Find the line with "Table 6. Measurement" in the records below. Output exactly from there until after the line with "Figure 1: XRD", without pictures.

(Data for processing)
* * * * *

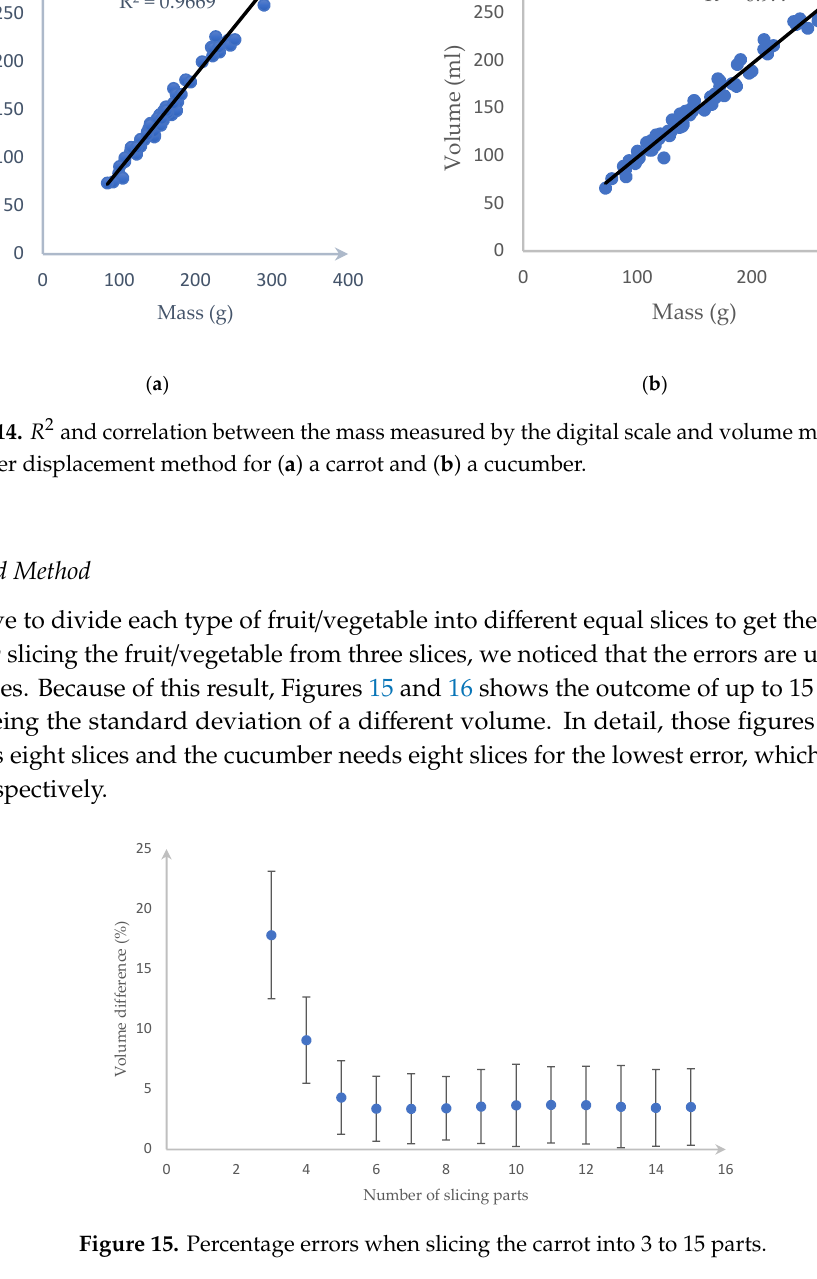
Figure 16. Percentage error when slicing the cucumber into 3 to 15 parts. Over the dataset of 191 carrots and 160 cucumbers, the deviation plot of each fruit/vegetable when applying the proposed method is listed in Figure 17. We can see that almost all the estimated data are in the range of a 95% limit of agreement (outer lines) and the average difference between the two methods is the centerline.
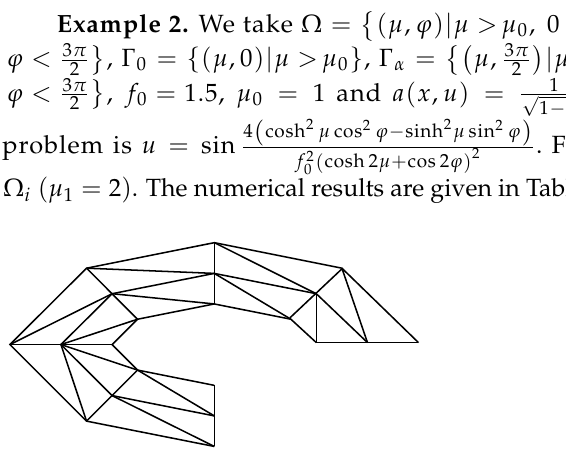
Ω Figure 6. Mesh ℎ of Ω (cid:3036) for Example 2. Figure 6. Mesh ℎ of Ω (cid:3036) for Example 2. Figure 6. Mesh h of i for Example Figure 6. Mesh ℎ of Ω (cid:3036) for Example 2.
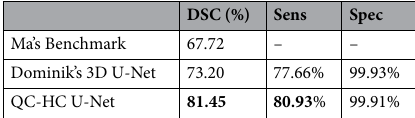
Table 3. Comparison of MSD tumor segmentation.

* * * * *

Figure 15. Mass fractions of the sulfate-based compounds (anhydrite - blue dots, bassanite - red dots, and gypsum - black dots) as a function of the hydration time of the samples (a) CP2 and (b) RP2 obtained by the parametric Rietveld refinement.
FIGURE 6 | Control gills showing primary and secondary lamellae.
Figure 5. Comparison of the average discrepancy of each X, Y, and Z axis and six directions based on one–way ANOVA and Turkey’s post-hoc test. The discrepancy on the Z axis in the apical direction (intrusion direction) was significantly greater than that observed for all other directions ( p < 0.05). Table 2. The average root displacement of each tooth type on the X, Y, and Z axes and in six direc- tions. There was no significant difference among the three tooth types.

* * * * *

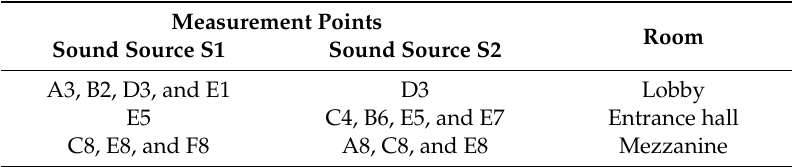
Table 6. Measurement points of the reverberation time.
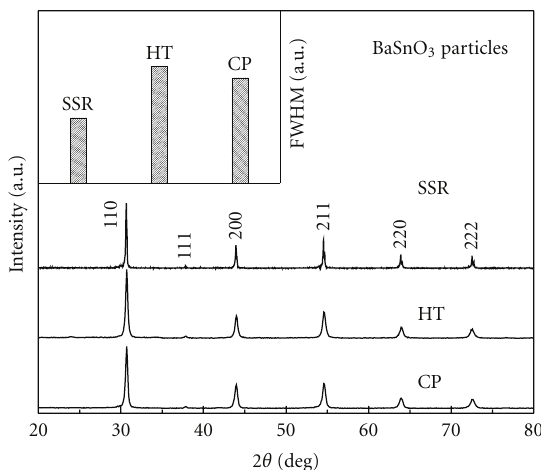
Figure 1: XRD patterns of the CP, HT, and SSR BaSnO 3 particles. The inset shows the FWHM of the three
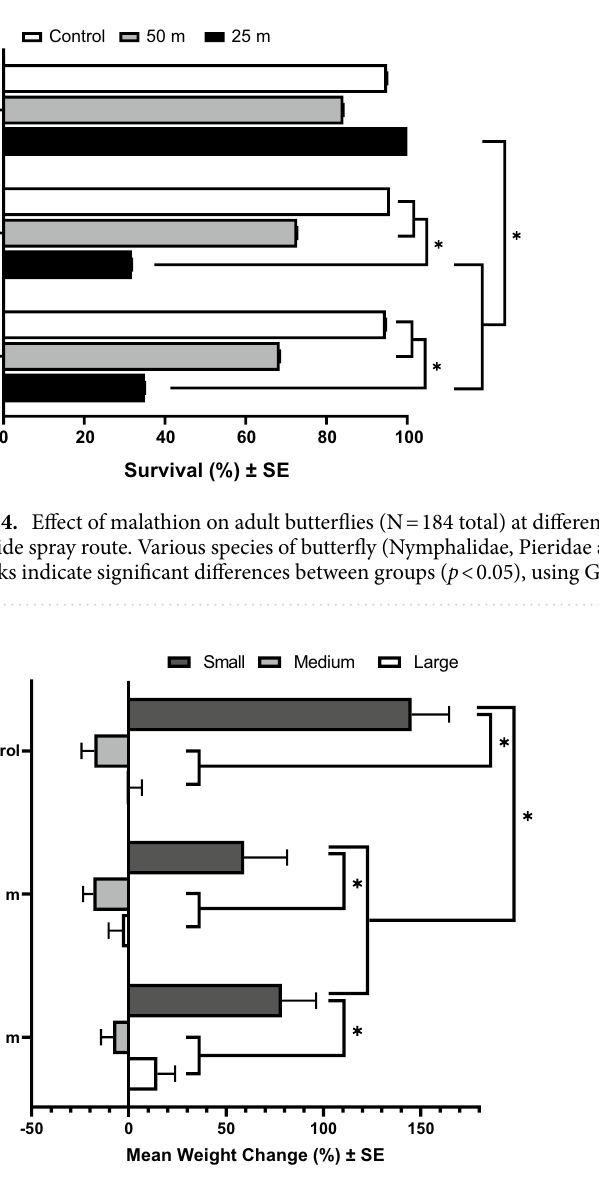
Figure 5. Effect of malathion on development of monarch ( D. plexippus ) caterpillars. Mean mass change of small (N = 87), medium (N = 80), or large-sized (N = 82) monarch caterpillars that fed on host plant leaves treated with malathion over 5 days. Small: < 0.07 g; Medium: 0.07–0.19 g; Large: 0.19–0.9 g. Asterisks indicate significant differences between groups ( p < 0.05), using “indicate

* * * * *

(Your response)
Table 6. Measurement points of the reverberation time.
Figure 1: XRD patterns of the CP, HT, and SSR BaSnO 3 particles. The inset shows the FWHM of the three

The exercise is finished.